- _Exercise instructions_
Take the lines below beginning at the line that has "- [Dataverse Web" and stopping after the line that has "- **GitHub Issues**: [Report", and print them exactly as they are, with no other lines.

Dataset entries
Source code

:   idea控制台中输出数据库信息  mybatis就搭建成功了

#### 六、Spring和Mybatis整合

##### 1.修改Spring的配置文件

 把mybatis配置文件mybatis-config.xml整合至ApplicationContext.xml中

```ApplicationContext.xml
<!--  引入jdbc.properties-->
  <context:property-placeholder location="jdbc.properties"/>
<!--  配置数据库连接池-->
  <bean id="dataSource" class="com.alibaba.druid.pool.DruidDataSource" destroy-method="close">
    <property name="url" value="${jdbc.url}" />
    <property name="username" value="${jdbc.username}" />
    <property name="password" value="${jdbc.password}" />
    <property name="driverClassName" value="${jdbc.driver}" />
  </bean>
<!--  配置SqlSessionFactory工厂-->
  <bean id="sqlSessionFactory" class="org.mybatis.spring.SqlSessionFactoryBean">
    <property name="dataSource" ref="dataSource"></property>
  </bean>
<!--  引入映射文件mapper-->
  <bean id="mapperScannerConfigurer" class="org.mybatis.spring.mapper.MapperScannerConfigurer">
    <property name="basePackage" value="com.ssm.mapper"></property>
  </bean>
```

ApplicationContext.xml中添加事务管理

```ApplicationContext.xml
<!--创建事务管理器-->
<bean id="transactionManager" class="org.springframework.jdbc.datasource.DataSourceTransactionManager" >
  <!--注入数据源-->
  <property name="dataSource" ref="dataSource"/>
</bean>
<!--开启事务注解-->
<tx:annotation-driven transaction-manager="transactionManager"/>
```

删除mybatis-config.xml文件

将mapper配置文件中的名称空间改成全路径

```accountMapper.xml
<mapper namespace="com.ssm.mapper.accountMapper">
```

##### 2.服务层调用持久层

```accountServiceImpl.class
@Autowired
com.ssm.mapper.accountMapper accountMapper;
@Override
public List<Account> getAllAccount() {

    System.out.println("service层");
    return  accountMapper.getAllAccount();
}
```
==
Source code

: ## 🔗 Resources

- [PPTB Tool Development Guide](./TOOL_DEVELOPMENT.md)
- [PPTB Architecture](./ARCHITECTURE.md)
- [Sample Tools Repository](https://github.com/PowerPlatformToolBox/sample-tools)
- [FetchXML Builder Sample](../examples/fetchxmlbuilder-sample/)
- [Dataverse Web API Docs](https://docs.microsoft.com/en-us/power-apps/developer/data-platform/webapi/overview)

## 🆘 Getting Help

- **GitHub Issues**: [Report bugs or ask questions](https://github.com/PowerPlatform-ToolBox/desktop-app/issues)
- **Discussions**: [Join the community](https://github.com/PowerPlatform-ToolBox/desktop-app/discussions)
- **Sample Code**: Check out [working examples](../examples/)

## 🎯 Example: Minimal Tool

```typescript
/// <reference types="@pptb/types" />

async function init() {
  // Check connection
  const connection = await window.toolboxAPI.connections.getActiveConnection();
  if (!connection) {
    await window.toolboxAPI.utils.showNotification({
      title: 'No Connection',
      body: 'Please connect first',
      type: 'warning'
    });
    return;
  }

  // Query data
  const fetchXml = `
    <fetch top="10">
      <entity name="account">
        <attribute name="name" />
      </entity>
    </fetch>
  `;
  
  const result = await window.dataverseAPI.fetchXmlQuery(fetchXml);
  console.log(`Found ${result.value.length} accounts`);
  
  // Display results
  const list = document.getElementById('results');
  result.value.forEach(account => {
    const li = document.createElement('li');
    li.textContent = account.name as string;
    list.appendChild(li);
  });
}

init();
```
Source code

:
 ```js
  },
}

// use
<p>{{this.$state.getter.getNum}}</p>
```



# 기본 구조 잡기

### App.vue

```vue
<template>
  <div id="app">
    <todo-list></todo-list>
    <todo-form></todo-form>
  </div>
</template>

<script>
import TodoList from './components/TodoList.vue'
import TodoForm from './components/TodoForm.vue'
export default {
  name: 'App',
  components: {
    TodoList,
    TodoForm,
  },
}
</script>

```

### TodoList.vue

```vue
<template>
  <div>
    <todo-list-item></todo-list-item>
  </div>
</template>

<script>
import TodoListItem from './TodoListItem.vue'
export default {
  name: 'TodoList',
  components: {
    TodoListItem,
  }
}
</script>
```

- _Output for this exercise_
- [Dataverse Web API Docs](https://docs.microsoft.com/en-us/power-apps/developer/data-platform/webapi/overview)

## 🆘 Getting Help

- **GitHub Issues**: [Report bugs or ask questions](https://github.com/PowerPlatform-ToolBox/desktop-app/issues)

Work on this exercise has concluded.